An editorial in the British Journal of Sports Medicine recently looked at the differences between men and women during sports trials and found menstruation to be a major barrier. This gender segregation has led to women being sorely underrepresented in medical research, which has caused a dangerous disparity medically.
Yes, you heard that right. Women are unable to take part in medical studies for the sole reason that they get a period once a month. Menstruation isn't exactly a choice for those it affects, after all, but now it's causing severe underrepresentation of women in clinical trials. And that, unfortunately, spells bad news for us all.
As reported on CBC News, editorial author Georgie Bruinvels explains that "Females undergo a variation in hormone levels through the menstrual cycle. So as a result of this, they appear to be more complex."
Typically, women have been left out of clinical trials because researchers were concerned about how the studies would impact unborn babies. Therefore, men were thus considered adequate proxies for women in these studies.
Because that makes sense.
Dr. Jerilynn Prior, endocrinology professor at the University of British Columbia, drives this idea home. She tells CBC News that excluding women from drug trials causes an imbalance in what scientists know about the safety of certain drugs. In other words, men and women may be prescribed the same medications for daily use, but the effects have only been studied in men, making them something of a gamble for female patients.
Doing this is like comparing apples and oranges. Or bananas and strawberries. Or steak and chicken. You get the idea.
Prior goes on to explain that men and women metabolize drugs differently and that women are twice as likely to have an adverse reaction to a drug than a male counterpart. Take sleep apnea for example.
In 2013, the United States Food and Drug Administration released a safety announcement concerning the sleep aid Ambien. Even though sleep apnea is almost twice as common for men as it is for women, the FDA recommended lowering the doses for men and women as women are more susceptible to the risks associated with taking the medication. This may be a big step in the right direction for our neighbors to the south, but it won't matter until more pharmaceutical companies improve the safety of their products.
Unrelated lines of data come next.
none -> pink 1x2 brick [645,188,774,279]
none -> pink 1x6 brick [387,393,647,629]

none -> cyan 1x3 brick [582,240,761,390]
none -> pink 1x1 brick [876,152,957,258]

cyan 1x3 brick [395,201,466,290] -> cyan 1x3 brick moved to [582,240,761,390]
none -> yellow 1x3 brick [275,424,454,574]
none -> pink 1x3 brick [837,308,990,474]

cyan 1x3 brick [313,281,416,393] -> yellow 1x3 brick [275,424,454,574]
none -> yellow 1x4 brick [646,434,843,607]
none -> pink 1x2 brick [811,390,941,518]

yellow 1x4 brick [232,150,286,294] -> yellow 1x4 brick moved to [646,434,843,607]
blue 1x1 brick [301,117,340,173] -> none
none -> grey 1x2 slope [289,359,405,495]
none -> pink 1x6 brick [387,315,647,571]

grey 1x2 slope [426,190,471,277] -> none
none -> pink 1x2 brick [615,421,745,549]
Dr. Alyson McGregor of Rhode Island made this exact point during a recent TED talk, saying, "Women are not just boobs and tubes...They have their own anatomy and physiology that deserves to be studied with the same intensity."
Sadly, this gender disparity is still in practice no matter the policies put forth to eradicate them. For example, the Canadian Institutes of Health Research require researchers to fully disclose how their study deals with sex and gender differences when applying for grants. So that begs the question, why is this still happening?
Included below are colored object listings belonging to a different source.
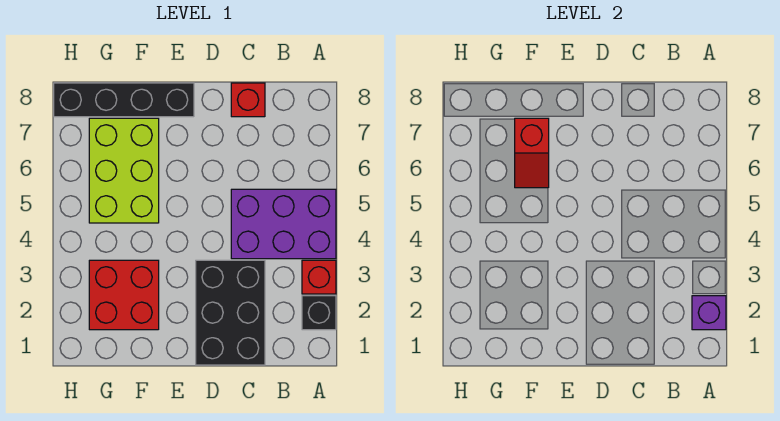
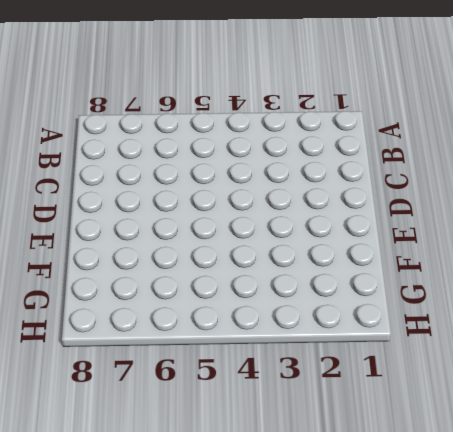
none -> black 1x1 brick [302,296,336,330]
none -> red 1x1 brick [302,260,336,294]

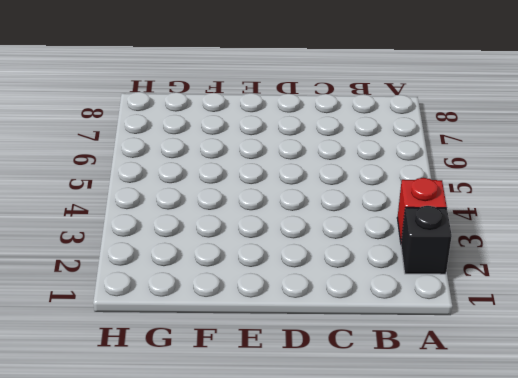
none -> purple 2x3 brick [231,189,336,259]
none -> black 2x3 brick [196,260,265,365]

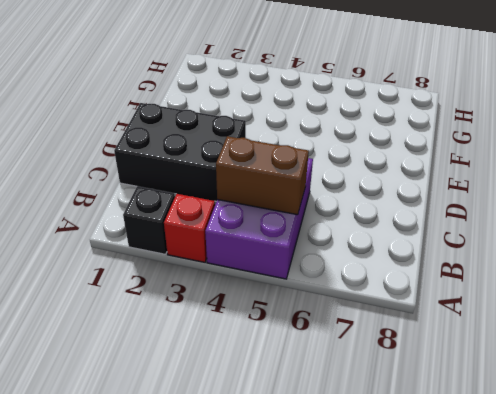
brown 1x2 brick [216,136,309,215] -> none
none -> red 1x1 brick [231,83,265,117]
none -> black 1x4 brick [54,83,194,117]

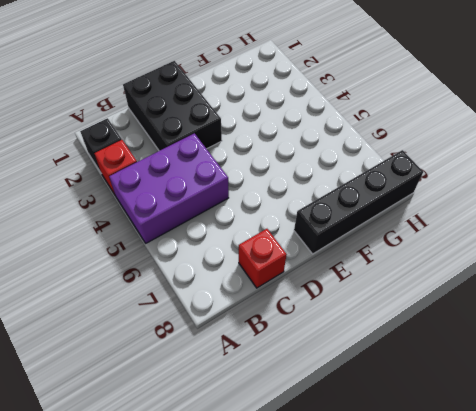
none -> red 2x2 brick [89,260,159,330]
none -> lime 2x3 brick [89,118,159,223]

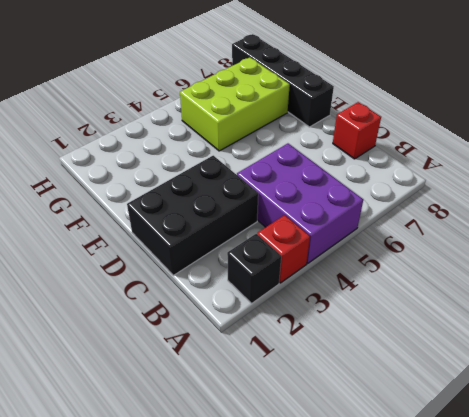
none -> red 2x2 brick [89,260,159,330]
none -> purple 1x1 brick [692,296,726,330]

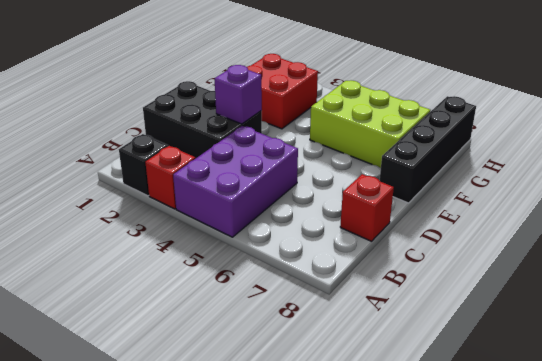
purple 1x1 brick [215,65,262,124] -> purple 1x1 brick moved to [692,296,726,330]
none -> red 1x2 slope [515,118,549,188]

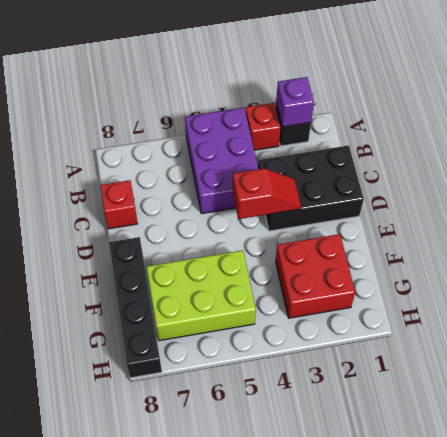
red 1x2 slope [233,168,301,219] -> red 1x2 slope moved to [515,118,549,188]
Fortunately, our Prime Minister has women's rights on his mind. Justin Trudeau just took a giant leap forward in promoting women's access to reproductive care around the world. Early in May, Trudeau lifted an out-dated restriction that banned the use of foreign aid for abortion services.
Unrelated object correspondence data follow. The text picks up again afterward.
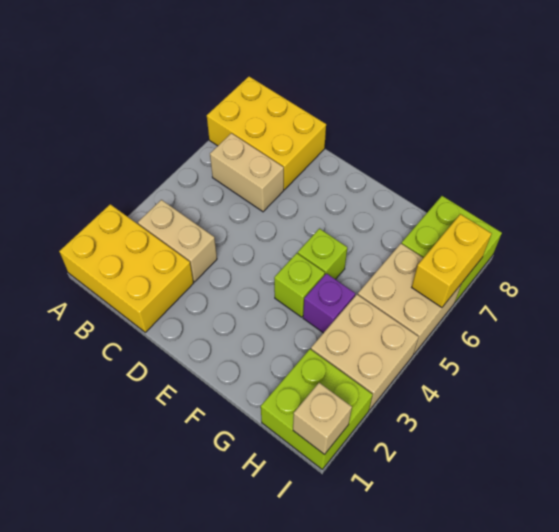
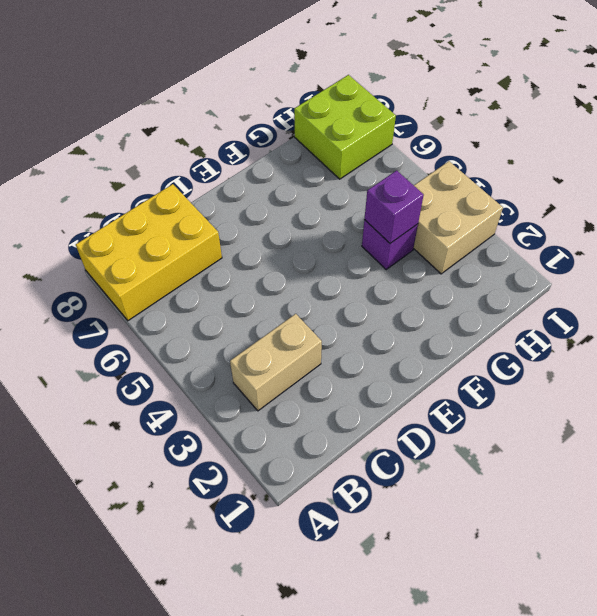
purple 1x1 brick [364,170,424,243] -> none
none -> yellow 2x3 brick [59,204,193,332]
none -> tan 1x2 brick [210,133,284,212]
none -> lime 1x1 brick [274,253,325,317]

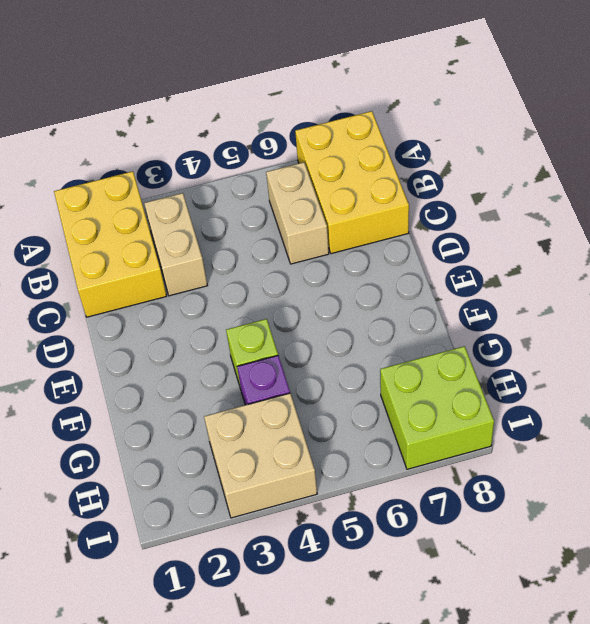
none -> lime 1x1 brick [298,229,347,279]
none -> lime 2x2 brick [261,349,373,469]
none -> tan 2x2 brick [358,244,462,354]

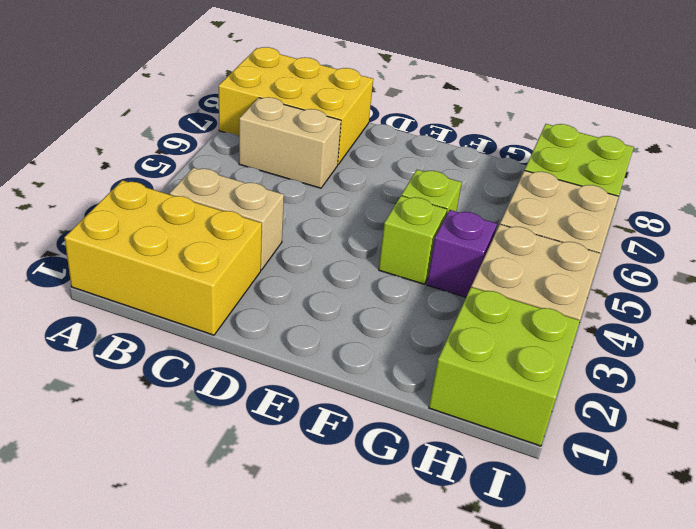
none -> tan 1x1 brick [293,383,352,455]
none -> yellow 1x2 brick [412,214,492,308]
Trudeau is extending the idea of former Prime Minister Stephen Harper that committed billions of funds to global maternal, child, and newborn health services. Harper's budget was $3.5 billion from 2015 to 2020. Trudeau has gone on to pledge an additional $750 million within the next fiscal year in order to keep that commitment alive.
Government officials were unable to disclose how much federal aid would be used to subsidize overseas abortions. But they are committed to lifting the restrictions poorer countries put on their women. Louis Belanger, communications director to International Development Minister Marie-Claude Bibeau, tells the Toronto Sun:
Canada is committed to universal access to sexual and reproductive health services and rights. We are also committed to a better and more comprehensive approach to supporting the health of women in developing countries. We believe that programming decisions on these matters should be driven by evidence and outcomes, not ideology.
There are hopes that Trudeau has started a positive change worldwide. Unfortunately, not many people in our world have the medical resources that we do here in Canada. Nationwide, medical care plans were made available to 70% of workers in the private sector, and even though only 50% participated in such plans, the option was available.
The fact that Trudeau is progressive in terms of women's health is hardly a surprise as during his campaign last year he required all candidates who were running under his banner to support the right to choose.